**Supplied material:**
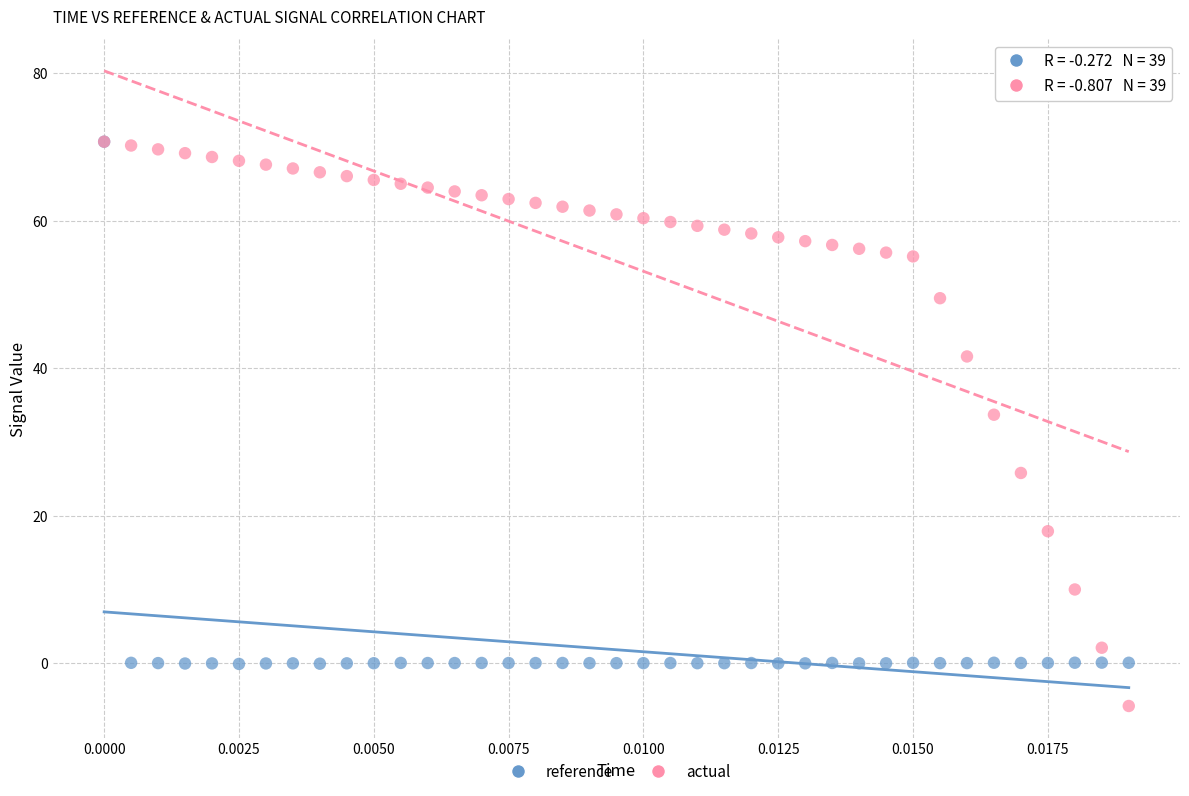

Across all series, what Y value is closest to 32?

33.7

--

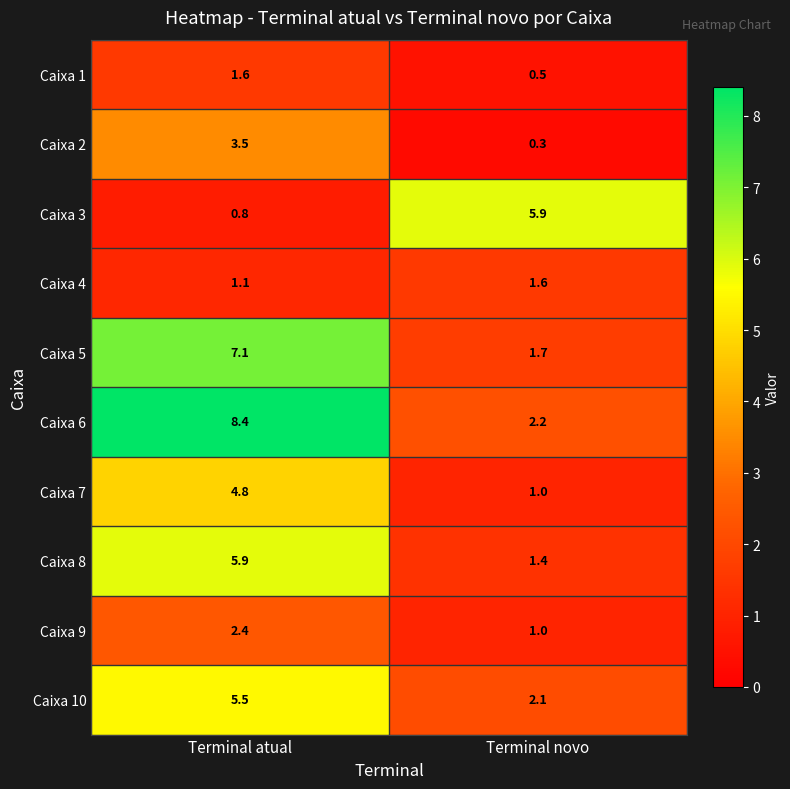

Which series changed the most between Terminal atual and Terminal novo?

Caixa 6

==

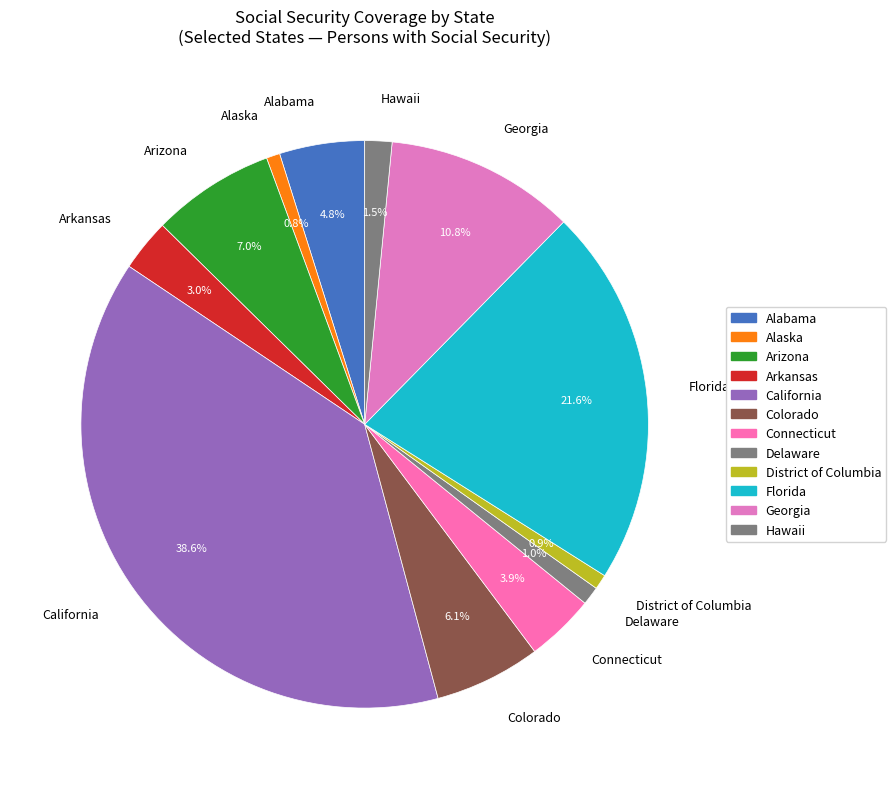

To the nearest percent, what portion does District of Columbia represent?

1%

**Your goal:**
Extract every line in the listing above that contains the word "what".

**Task solution:**
Across all series, what Y value is closest to 32?
To the nearest percent, what portion does District of Columbia represent?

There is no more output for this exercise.